Collect every line below that contains the string "fontsize", and copy each of those lines in full.

Recorded data:
╔══

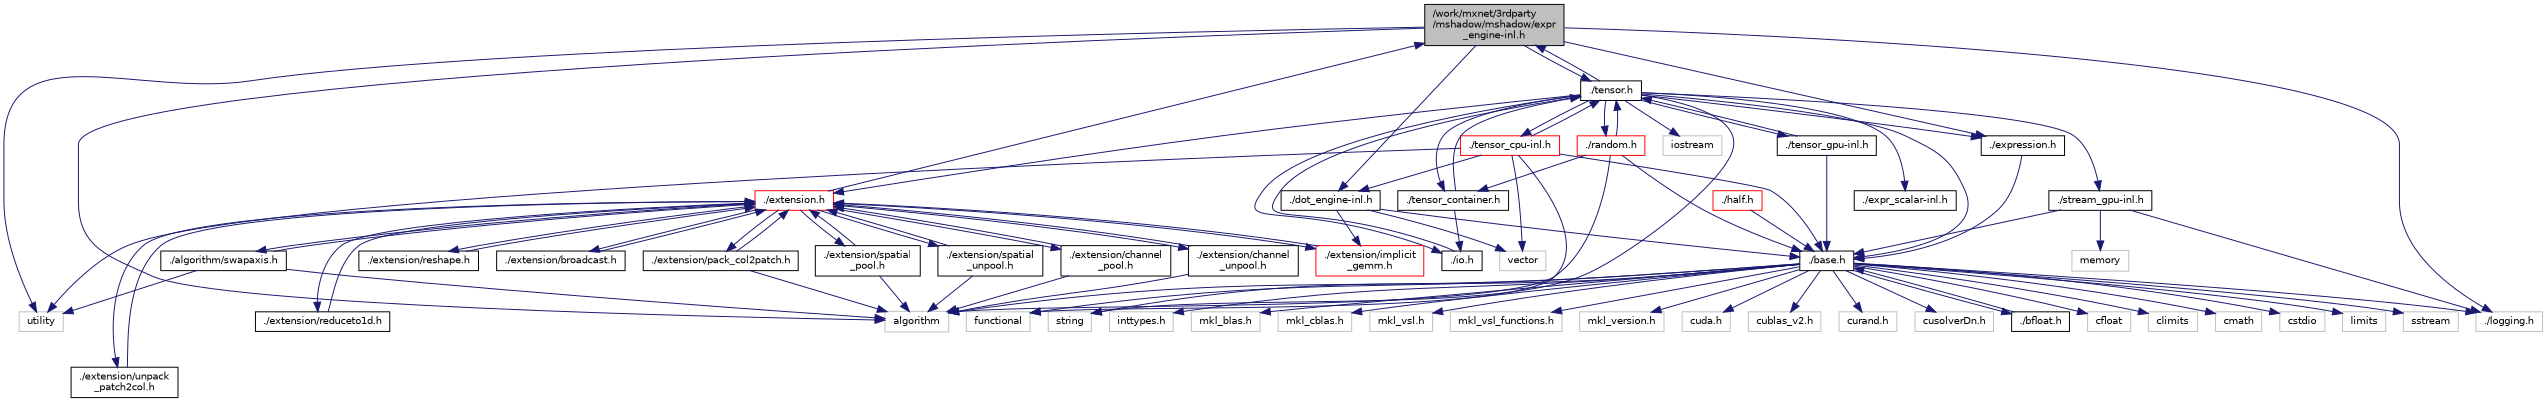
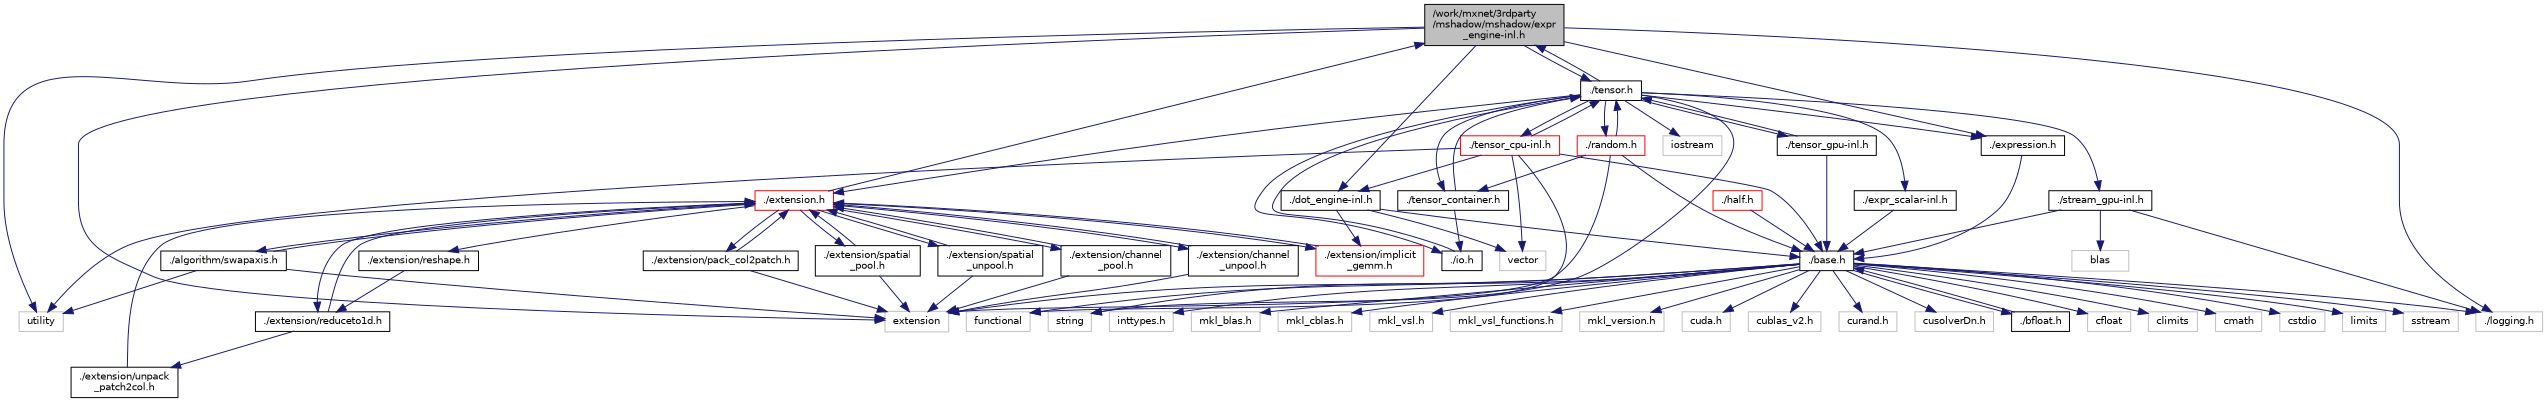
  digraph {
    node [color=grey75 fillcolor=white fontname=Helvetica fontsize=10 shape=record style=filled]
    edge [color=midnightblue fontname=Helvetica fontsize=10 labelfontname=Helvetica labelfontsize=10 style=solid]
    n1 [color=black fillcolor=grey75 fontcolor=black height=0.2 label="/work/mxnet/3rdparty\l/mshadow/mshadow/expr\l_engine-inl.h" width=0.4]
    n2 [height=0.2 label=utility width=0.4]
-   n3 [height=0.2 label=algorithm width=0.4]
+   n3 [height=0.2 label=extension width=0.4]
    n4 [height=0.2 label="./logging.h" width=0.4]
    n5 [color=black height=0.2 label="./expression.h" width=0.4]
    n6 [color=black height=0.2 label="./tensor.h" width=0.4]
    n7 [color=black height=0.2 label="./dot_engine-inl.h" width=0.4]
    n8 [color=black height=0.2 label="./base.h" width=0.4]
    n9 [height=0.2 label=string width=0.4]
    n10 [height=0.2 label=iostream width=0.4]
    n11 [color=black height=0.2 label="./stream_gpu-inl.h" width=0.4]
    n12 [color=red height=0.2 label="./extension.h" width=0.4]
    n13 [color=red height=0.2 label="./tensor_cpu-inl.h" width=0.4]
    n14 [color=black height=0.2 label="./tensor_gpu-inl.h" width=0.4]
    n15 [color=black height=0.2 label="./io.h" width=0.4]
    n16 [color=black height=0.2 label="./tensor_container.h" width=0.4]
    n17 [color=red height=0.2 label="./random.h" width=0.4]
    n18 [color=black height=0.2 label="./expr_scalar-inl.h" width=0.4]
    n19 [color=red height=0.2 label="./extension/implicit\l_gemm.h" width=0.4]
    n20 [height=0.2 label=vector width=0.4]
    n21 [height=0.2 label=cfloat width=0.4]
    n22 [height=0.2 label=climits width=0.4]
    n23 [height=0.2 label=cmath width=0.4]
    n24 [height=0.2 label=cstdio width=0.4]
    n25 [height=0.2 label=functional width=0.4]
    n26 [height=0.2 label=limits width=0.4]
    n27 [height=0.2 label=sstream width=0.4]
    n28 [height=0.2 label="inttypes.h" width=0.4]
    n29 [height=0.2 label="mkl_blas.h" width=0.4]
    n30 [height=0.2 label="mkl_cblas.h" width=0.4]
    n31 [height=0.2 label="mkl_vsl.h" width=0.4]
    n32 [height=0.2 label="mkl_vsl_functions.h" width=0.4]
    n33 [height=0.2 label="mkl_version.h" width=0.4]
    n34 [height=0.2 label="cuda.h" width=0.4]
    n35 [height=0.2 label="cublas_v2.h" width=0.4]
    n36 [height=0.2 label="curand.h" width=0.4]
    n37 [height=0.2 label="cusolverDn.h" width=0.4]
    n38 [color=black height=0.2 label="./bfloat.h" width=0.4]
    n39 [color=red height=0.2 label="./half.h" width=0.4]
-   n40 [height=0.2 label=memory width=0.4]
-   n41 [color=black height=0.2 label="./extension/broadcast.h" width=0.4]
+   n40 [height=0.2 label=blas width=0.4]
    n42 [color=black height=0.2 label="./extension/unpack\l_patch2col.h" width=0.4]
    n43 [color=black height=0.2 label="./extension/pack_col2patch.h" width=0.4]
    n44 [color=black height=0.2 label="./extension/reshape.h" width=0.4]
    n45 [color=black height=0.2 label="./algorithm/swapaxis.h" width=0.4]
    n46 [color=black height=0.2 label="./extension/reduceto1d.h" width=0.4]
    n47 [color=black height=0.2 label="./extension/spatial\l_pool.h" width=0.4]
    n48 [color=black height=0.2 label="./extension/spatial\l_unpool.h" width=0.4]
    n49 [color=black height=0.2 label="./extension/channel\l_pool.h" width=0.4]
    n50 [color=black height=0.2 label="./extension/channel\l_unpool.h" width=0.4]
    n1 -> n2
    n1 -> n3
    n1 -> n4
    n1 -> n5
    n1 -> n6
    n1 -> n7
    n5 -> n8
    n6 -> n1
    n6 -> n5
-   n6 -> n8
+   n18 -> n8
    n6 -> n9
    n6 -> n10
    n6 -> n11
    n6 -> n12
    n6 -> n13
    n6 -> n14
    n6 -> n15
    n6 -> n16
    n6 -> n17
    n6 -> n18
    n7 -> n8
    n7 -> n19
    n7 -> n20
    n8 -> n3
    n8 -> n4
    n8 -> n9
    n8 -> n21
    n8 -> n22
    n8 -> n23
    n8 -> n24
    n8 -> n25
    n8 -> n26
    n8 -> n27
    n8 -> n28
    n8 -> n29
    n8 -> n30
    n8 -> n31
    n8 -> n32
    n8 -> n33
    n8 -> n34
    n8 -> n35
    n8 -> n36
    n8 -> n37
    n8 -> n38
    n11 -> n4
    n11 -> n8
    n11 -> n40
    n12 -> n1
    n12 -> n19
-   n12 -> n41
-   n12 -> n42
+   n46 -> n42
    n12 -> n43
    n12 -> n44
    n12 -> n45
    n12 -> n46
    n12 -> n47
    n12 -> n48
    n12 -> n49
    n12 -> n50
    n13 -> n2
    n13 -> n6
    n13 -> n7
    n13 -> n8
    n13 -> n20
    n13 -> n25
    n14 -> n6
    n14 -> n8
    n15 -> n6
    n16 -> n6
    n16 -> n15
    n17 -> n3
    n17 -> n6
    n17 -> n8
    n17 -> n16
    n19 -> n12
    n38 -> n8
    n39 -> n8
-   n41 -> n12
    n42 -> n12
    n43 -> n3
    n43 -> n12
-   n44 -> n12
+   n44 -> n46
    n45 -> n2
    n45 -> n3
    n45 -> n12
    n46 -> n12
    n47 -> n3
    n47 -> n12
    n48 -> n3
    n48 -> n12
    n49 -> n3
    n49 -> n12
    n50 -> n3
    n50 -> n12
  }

╚══
╔══

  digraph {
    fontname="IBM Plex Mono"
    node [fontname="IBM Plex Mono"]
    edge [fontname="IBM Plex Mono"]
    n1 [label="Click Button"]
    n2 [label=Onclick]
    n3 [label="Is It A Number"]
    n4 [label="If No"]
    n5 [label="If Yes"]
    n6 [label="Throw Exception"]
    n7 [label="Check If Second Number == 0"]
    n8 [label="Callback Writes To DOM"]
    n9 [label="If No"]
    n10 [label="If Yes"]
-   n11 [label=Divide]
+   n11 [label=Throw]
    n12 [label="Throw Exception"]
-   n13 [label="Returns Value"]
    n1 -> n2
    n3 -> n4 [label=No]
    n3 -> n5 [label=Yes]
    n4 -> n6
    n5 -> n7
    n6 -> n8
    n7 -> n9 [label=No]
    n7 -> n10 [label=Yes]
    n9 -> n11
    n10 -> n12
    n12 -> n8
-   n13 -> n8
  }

╚══

Result:
    node [color=grey75 fillcolor=white fontname=Helvetica fontsize=10 shape=record style=filled]
    edge [color=midnightblue fontname=Helvetica fontsize=10 labelfontname=Helvetica labelfontsize=10 style=solid]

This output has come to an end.